PEMALANG, BELIK, BIDIK-KASUSNEWS.COM Suasana kebersamaan dan pelestarian budaya terasa kental di Desa Kalisaleh, Kecamatan Belik, Kabupaten Pemalang. Pemerintah Desa Kalisaleh menggelar rangkaian kegiatan Ruwat Bumi, malam resepsi, dan pagelaran wayang kulit dalam rangka memperingati Hari Ulang Tahun (HUT) ke-81 Kemerdekaan Republik Indonesia, Minggu (23/8/2026) malam.
Kegiatan yang dipusatkan di halaman Kantor Kepala Desa Kalisaleh tersebut berlangsung meriah dan mendapat antusiasme tinggi dari masyarakat. Warga dari berbagai wilayah desa hadir untuk mengikuti rangkaian acara sekaligus menikmati pertunjukan seni tradisional yang menjadi bagian penting dari kebudayaan masyarakat Jawa.
Sejumlah tokoh agama, tokoh masyarakat, perangkat desa, serta warga turut hadir. Kehadiran masyarakat dalam jumlah besar mencerminkan kuatnya semangat gotong royong dan kebersamaan dalam memperingati momentum kemerdekaan.
Kepala Desa Kalisaleh, Bejo Utomo, turut hadir dan menyampaikan apresiasi atas partisipasi serta kekompakan masyarakat. Ia berharap kegiatan tersebut tidak hanya menjadi hiburan, tetapi juga membawa nilai positif bagi kehidupan masyarakat.
“Alhamdulillah, peringatan HUT RI ke-81 kali ini menjadi sangat istimewa dengan terselenggaranya tradisi Ruwat Bumi dan pagelaran wayang kulit.
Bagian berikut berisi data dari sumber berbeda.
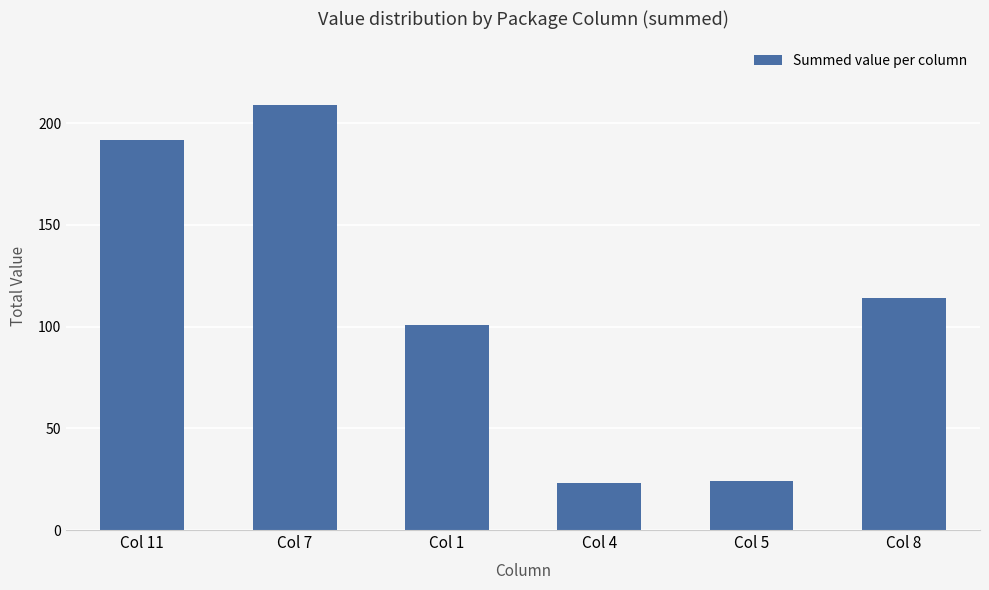

Approximately how many times larger is the value at Col 11 compared to Col 8?

1.7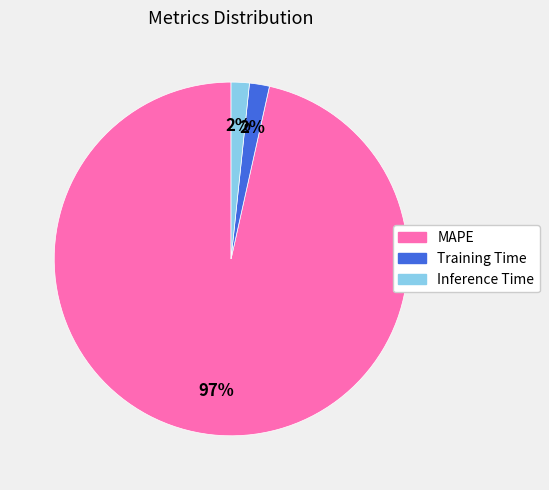

Which slice is the largest?

MAPE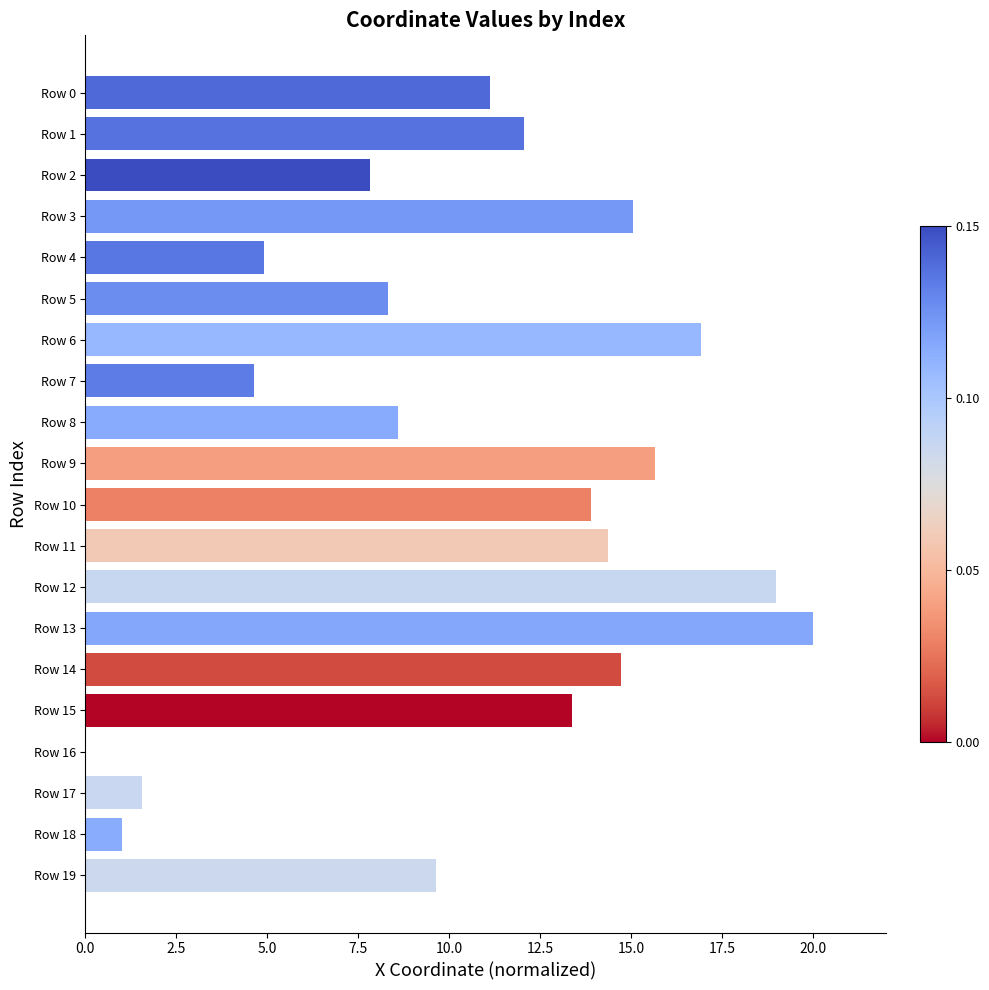

What value does the data have at Row 6?

16.9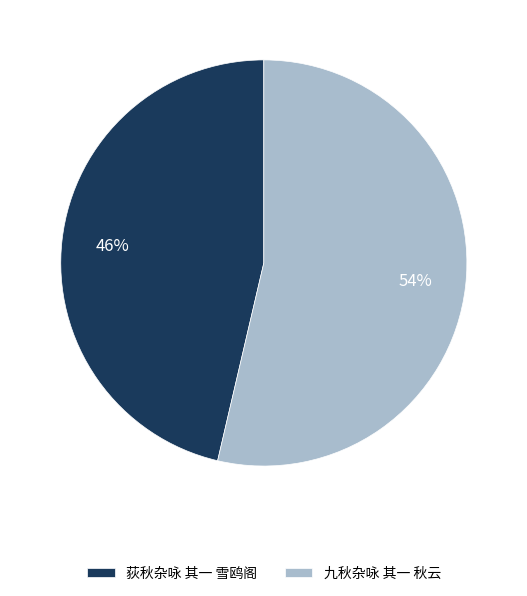

Count the number of slices in the pie.

2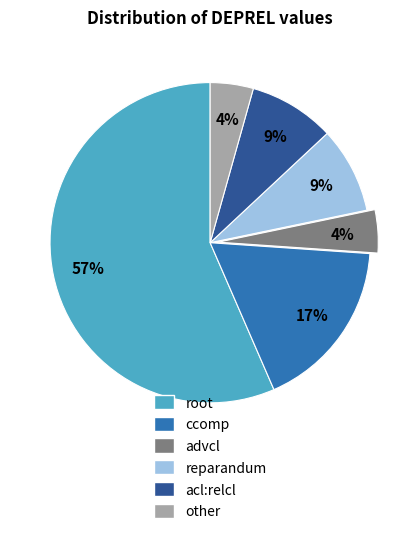

Approximately how many times larger is the value at acl:relcl compared to ccomp?

0.5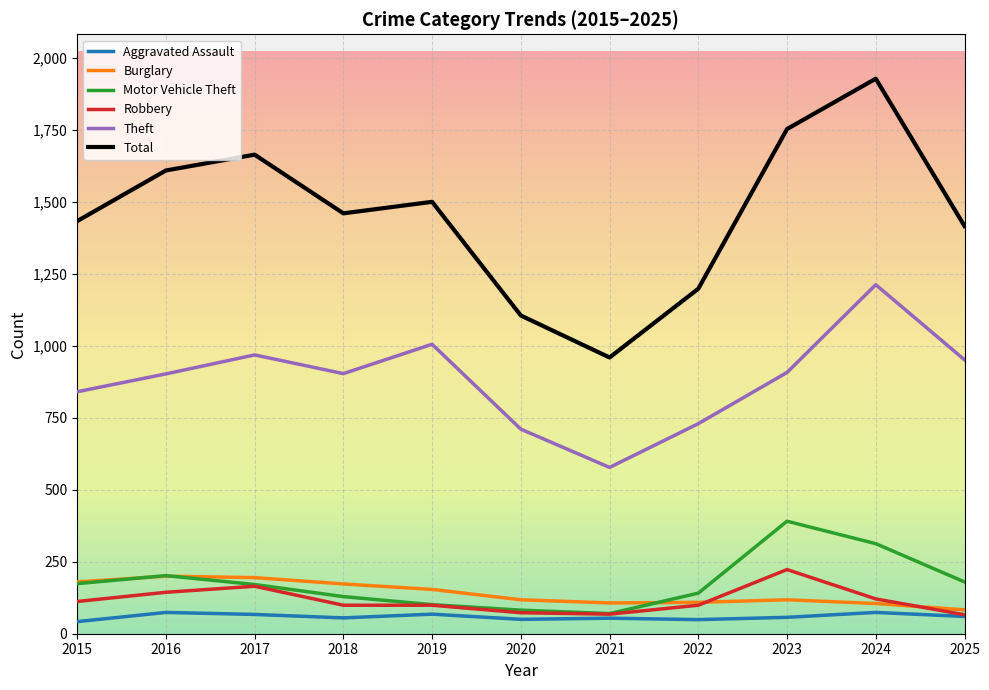

True or false: Robbery and Total cross at least once.

False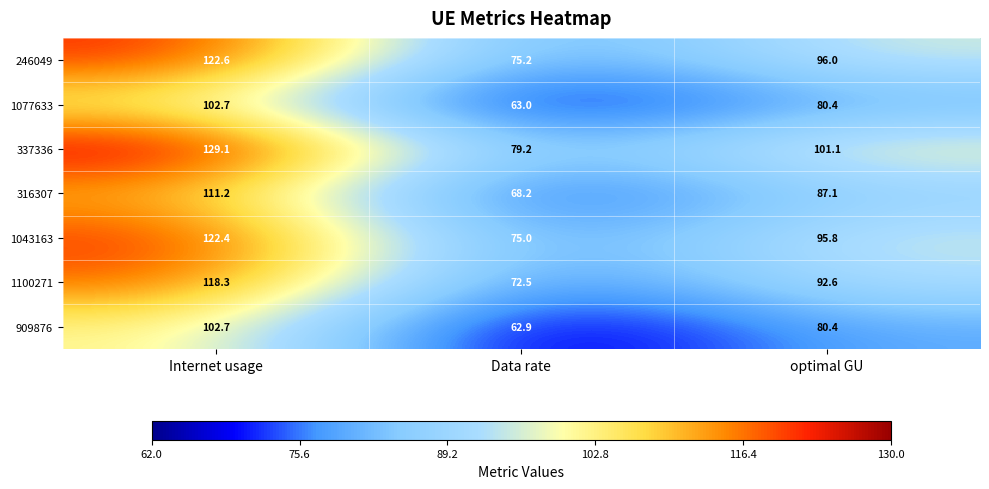

Reading left to right, extract all data points from this chart.

246049: Internet usage=122.6	Data rate=75.2	optimal GU=96.0
1077633: Internet usage=102.7	Data rate=63.0	optimal GU=80.4
337336: Internet usage=129.1	Data rate=79.2	optimal GU=101.1
316307: Internet usage=111.2	Data rate=68.2	optimal GU=87.1
1043163: Internet usage=122.4	Data rate=75.0	optimal GU=95.8
1100271: Internet usage=118.3	Data rate=72.5	optimal GU=92.6
909876: Internet usage=102.7	Data rate=62.9	optimal GU=80.4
Semoga kegiatan ini membawa berkah, keselamatan, dan kemajuan bagi Desa Kalisaleh, serta semakin mempererat persaudaraan antarwarga,” ujar Bejo Utomo.
Dalang Rofi Bawakan Lakon Pandawa Syukur
Kem meriahan acara semakin terasa saat pagelaran wayang kulit dimulai. Pertunjukan tersebut menampilkan Dalang Rofi, seniman asal Purbalingga, yang membawakan lakon “Pandawa Syukur”.
Lakon tersebut menjadi daya tarik tersendiri bagi masyarakat. Penonton tampak antusias mengikuti jalannya pertunjukan yang tidak hanya menyuguhkan hiburan, tetapi juga menyampaikan pesan moral mengenai kebaikan, ketabahan, kebersamaan, dan pentingnya rasa syukur dalam kehidupan.
Melalui seni pewayangan, masyarakat diajak menikmati warisan budaya sekaligus mengambil nilai-nilai kehidupan yang terkandung dalam cerita.
Sementara itu, tradisi Ruwat Bumi menjadi bagian penting dalam kegiatan tersebut sebagai ungkapan rasa syukur masyarakat atas kehidupan, hasil bumi, serta keselamatan yang telah diberikan. Tradisi tersebut juga menjadi momentum untuk memanjatkan doa dan mempererat hubungan sosial antarwarga.
Perpaduan antara tradisi Ruwat Bumi, resepsi kemerdekaan, dan pagelaran wayang kulit membuat peringatan HUT RI ke-81 di Desa Kalisaleh berlangsung penuh makna.
Selain menjadi hiburan bagi masyarakat, kegiatan tersebut menunjukkan bahwa semangat kemerdekaan dapat diwujudkan melalui pelestarian budaya, gotong royong, dan kebersamaan.
Pemerintah Desa Kalisaleh berharap kegiatan serupa dapat terus dipertahankan sehingga generasi muda tidak kehilangan kedekatan dengan budaya lokal sekaligus memahami nilai-nilai luhur yang terkandung di dalamnya.